Assignment -
Rewrite every line of text in the listing below as a JSON list of strings, one string per line, skipping blank lines and leaving the pictures out.

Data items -
'''
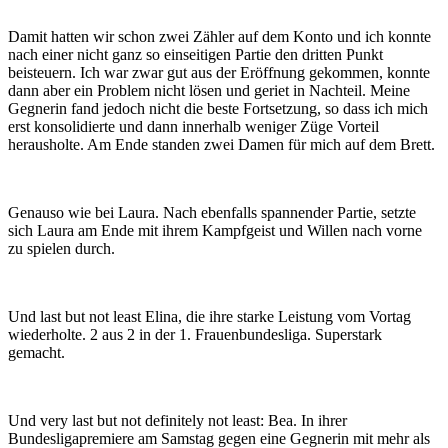
Damit hatten wir schon zwei Zähler auf dem Konto und ich konnte
nach einer nicht ganz so einseitigen Partie den dritten Punkt
beisteuern. Ich war zwar gut aus der Eröffnung gekommen, konnte
dann aber ein Problem nicht lösen und geriet in Nachteil. Meine
Gegnerin fand jedoch nicht die beste Fortsetzung, so dass ich mich
erst konsolidierte und dann innerhalb weniger Züge Vorteil
herausholte. Am Ende standen zwei Damen für mich auf dem Brett.
Genauso wie bei Laura. Nach ebenfalls spannender Partie, setzte
sich Laura am Ende mit ihrem Kampfgeist und Willen nach vorne
zu spielen durch.
Und last but not least Elina, die ihre starke Leistung vom Vortag
wiederholte. 2 aus 2 in der 1. Frauenbundesliga. Superstark
gemacht.
Und very last but not definitely not least: Bea. In ihrer
Bundesligapremiere am Samstag gegen eine Gegnerin mit mehr als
'''
Task result -
[
  "Damit hatten wir schon zwei Zähler auf dem Konto und ich konnte",
  "nach einer nicht ganz so einseitigen Partie den dritten Punkt",
  "beisteuern. Ich war zwar gut aus der Eröffnung gekommen, konnte",
  "dann aber ein Problem nicht lösen und geriet in Nachteil. Meine",
  "Gegnerin fand jedoch nicht die beste Fortsetzung, so dass ich mich",
  "erst konsolidierte und dann innerhalb weniger Züge Vorteil",
  "herausholte. Am Ende standen zwei Damen für mich auf dem Brett.",
  "Genauso wie bei Laura. Nach ebenfalls spannender Partie, setzte",
  "sich Laura am Ende mit ihrem Kampfgeist und Willen nach vorne",
  "zu spielen durch.",
  "Und last but not least Elina, die ihre starke Leistung vom Vortag",
  "wiederholte. 2 aus 2 in der 1. Frauenbundesliga. Superstark",
  "gemacht.",
  "Und very last but not definitely not least: Bea. In ihrer",
  "Bundesligapremiere am Samstag gegen eine Gegnerin mit mehr als"
]